I was raised in a conservative, fundamentalist, Pentecostal home. My great-grandfathers were founding ministers of the Assemblies Of God Pentecostal denomination. Both of my grandfathers and one of my grandmothers was an ordained minister in it. So was my father, uncle, aunt, and, eventually, the son of my uncle and aunt. I was in church every time the doors were open. I went to a Christian school from Grades 5-12. I've read the Bible from cover to cover, and, at one time, had most of the important bits memorized. I accepted Christ as my personal savior--or publicly rededicated myself to Him--any number of times, from the time I was 5 years old until I was 20. I sang in the choir, sang solos in church services, and played bass guitar for the other music. And, except for occasional obligatory attendance, usually for family matters, I haven't been inside a church since 1991.
Honestly, I haven't really been a believer since I was about 18 or so. I tried to keep up appearances for a few years, but I just didn't really believe any of it any more.
I know this bothers my family. But none of them would really speak to me about. That changed a bit a few years ago with my father. My stepmother had dies and we drove from Albuquerque to Las Cruces, New Mexico, to inter her ashes. On the drive down, he finally asked me, pained, why I didn't live as a Christian. My honest answer, and the one I would still give now, is that I simply can't believe in God. Honestly, I don't really know how people do.
I don't hate God. I don't revel in some life filled with gleeful sinning. I simply cannot bring myself to believe that the God of the Bible is real, or that the bible itself is particularly relevant to the world. Or any other religion for that matter. All I can do, I think, is to live my life in adherence to set of principles that seem reasonable to me, and that do not harm others.
I think is all started when I was in Christian school--specifically the biology teaching I received there. The schools I went to were part of a curriculum that was quite popular among Christian schools in the 1970s and 1980s called Accelerated Christian Education. Each year's worth of curriculum were presented in a series of 12 workbooks, at the end of each you took a proctored exam on the material.
Part of the biology text was a "refutation" of evolution and a "defense" of young-earth Creationism, i.e., that the earth was created by God in its present form, sometime circa 5,000 BCE. I have always been a bit smarter than the average bear--why deny it--and was into science since I was a young child. I could read and write when I was 5, and in first grade, I was already reading on a 5th-grade level. The refutations of evolution and geology given in my schoolwork to defend young-earth Creationism just didn't seem credible.

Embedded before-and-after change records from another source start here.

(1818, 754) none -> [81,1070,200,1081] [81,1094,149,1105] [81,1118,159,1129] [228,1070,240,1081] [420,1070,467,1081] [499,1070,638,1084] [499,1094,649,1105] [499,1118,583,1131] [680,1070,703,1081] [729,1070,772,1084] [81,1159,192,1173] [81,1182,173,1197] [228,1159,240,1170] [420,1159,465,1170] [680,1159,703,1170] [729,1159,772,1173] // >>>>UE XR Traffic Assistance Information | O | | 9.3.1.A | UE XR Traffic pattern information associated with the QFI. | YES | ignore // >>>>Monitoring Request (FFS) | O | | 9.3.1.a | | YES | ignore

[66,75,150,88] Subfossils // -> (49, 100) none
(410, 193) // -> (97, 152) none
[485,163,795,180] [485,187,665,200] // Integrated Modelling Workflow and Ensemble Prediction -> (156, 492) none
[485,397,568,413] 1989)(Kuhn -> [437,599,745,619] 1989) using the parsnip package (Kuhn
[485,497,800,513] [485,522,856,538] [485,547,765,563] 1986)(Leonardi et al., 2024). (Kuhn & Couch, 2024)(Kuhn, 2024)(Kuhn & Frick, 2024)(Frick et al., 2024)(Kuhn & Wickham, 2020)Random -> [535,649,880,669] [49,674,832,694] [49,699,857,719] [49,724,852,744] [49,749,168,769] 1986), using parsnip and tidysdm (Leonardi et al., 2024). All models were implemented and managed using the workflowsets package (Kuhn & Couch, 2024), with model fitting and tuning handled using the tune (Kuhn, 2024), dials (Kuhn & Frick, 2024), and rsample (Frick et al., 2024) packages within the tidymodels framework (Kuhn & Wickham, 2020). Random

All of the scientific evidence I could find indicated that the earth was, in fact 4.5 billion years old, that dinosaurs had lived 65 million years ago, and that there was no evidence whatsoever of a worldwide flood. We wee the light from stars that are millions of light-years away. Essentially, I was being asked by the Christian "science" curriculum, "Who are you gonna believe? God, or your own lyin' eyes?" If I could pinpoint exactly where my doubts about religion began, it was in a lesson describing how evolution contradicted the laws of thermodynamics, a description that was clearly wrong. "If entropy is increasing," the lesson stated, "the earth would be getting more chaotic, and the progress of evolution would not be possible!" To believe that, I would also have to believe that the earth was a closed system, and not powered by a supermassive fusion reaction 93 million miles away.

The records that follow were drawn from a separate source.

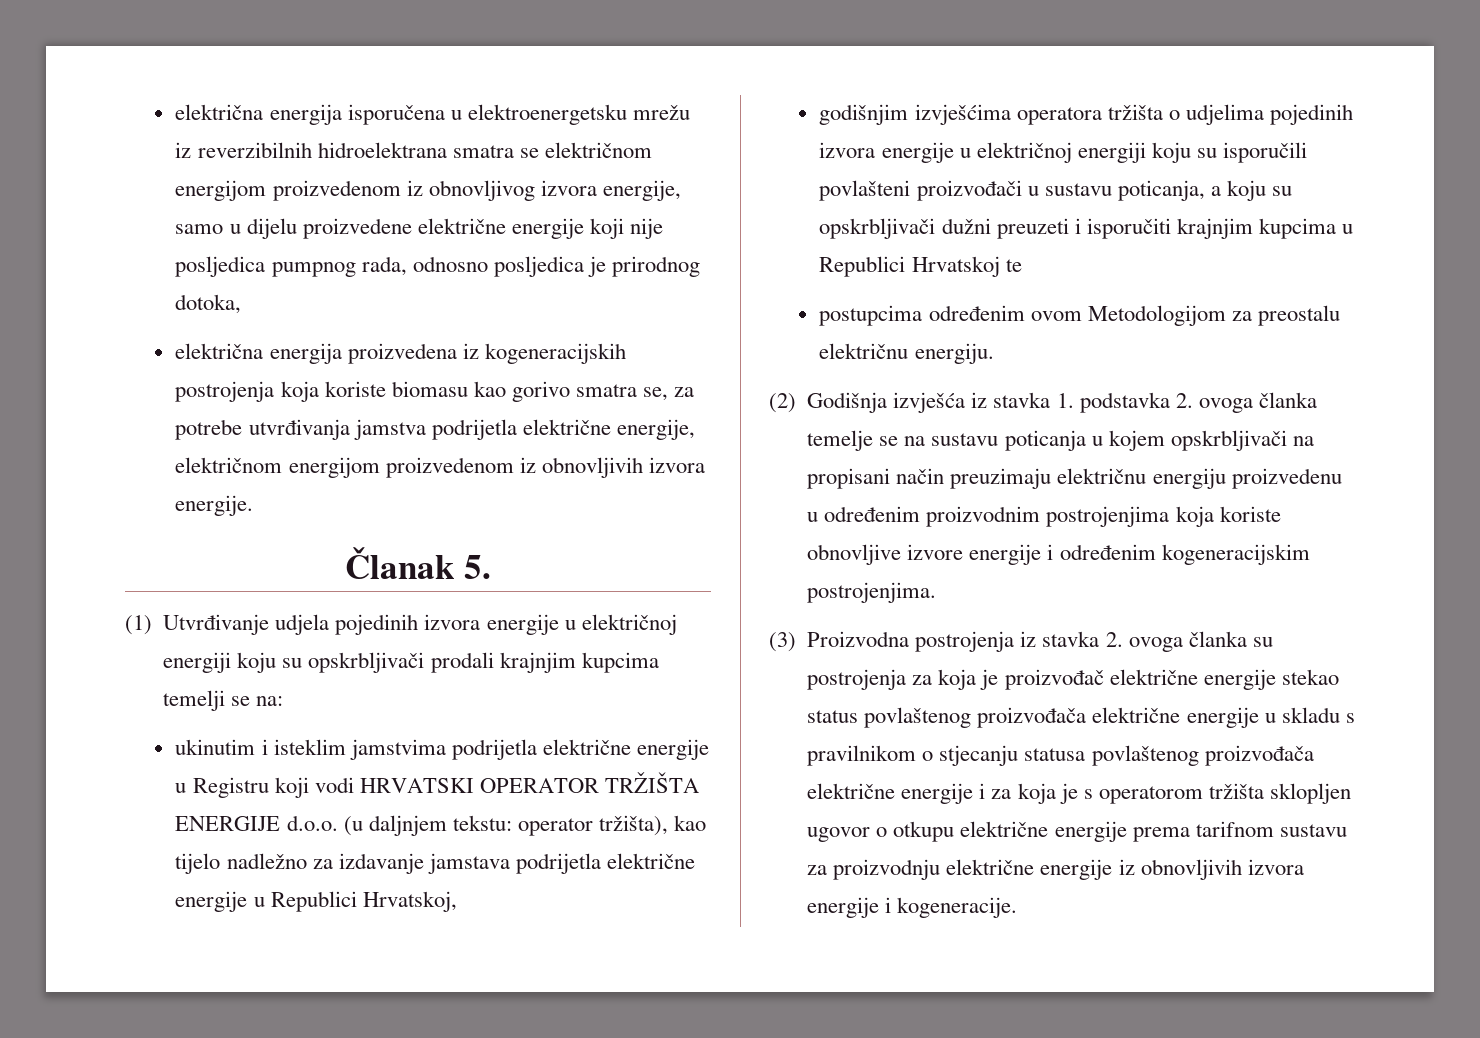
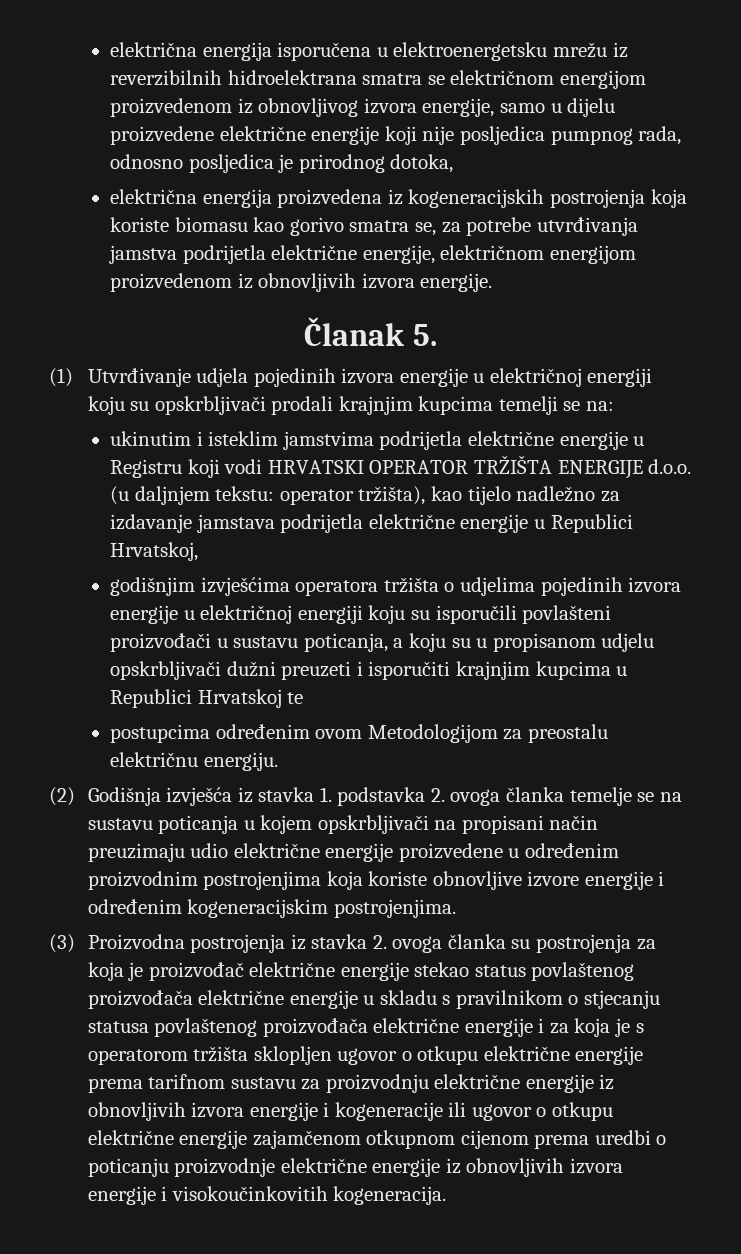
(1292, 191) none -> [476,633,655,652] u propisanom udjelu
[1057,468,1342,489] električnu energiju proizvedenu -> [190,843,503,862] udio električne energije proizvedene
[897,897,1018,918] kogeneracije. -> [334,1102,614,1121] [87,1130,667,1149] [87,1158,623,1177] [87,1186,447,1205] kogeneracije ili ugovor o otkupu električne energije zajamčenom otkupnom cijenom prema uredbi o poticanju proizvodnje električne energije iz obnovljivih izvora energije i visokoučinkovitih kogeneracija.

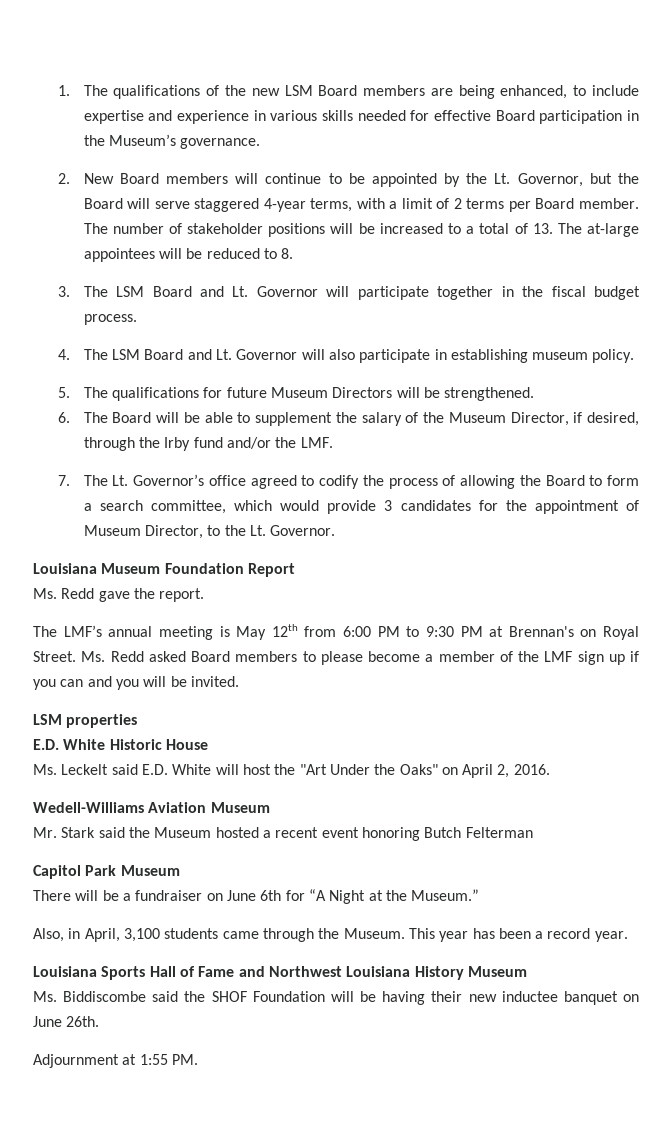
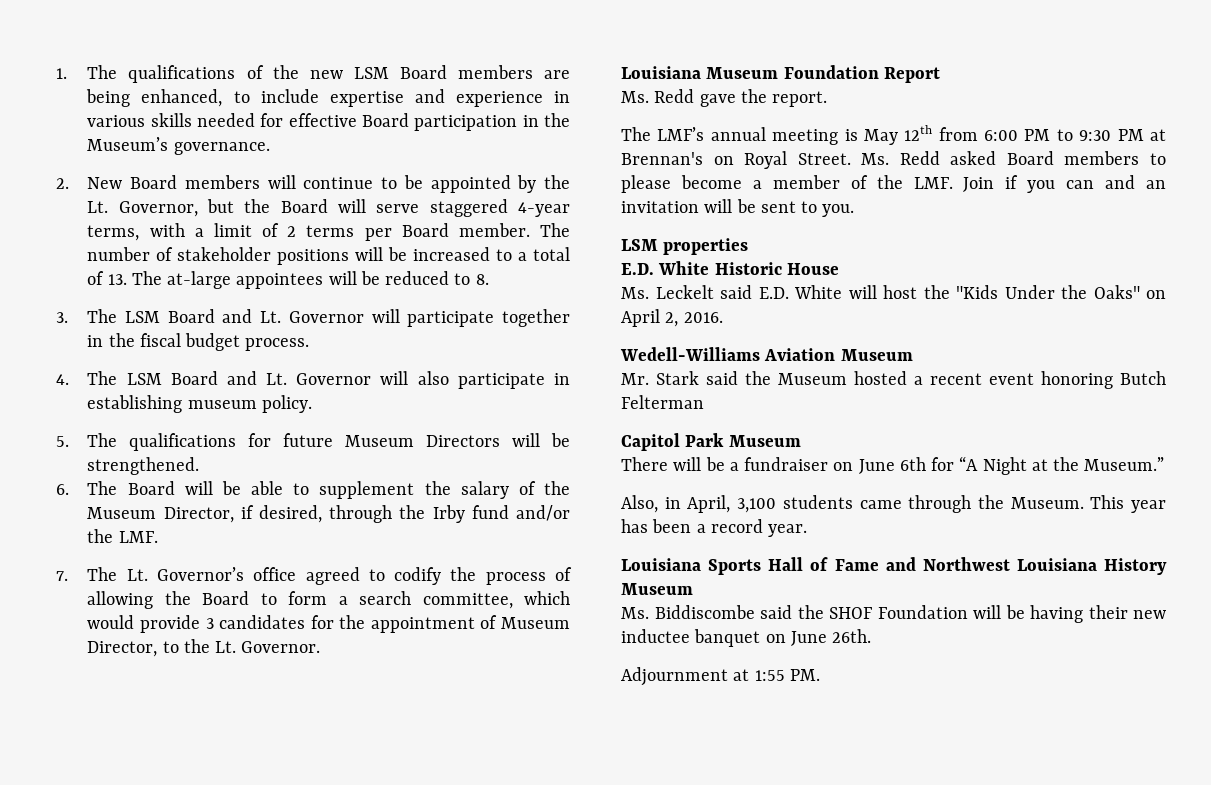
[544,651,625,665] LMF sign up -> [913,177,995,192] LMF. Join
[115,676,239,690] you will be invited. -> [1146,180,1166,189] [621,199,855,217] an invitation will be sent to you.
[299,764,327,775] "Art -> [956,285,998,299] "Kids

I couldn't take that leap of faith. Or, ultimately, any leap of faith. Show me evidence that can be replicated. Show me a hypothesis that can be falsified, and then I can believe. Faith? I guess I don't have that in me.
It's amusing, I guess, that my journey to Atheism was prompted by a Christian education.
I'm not one of those militant Atheists who hate religion, or who think religious people are stupid. I just don't believe what they believe. Of course, my family doesn't believe in Allah, or Vishnu, or Thor, or Quetzacotl, either. They are, in the contexts of those religions, infidels as well. They disbelieve in all the gods...but one.
I just took the extra step, and stopped believing in that one, too.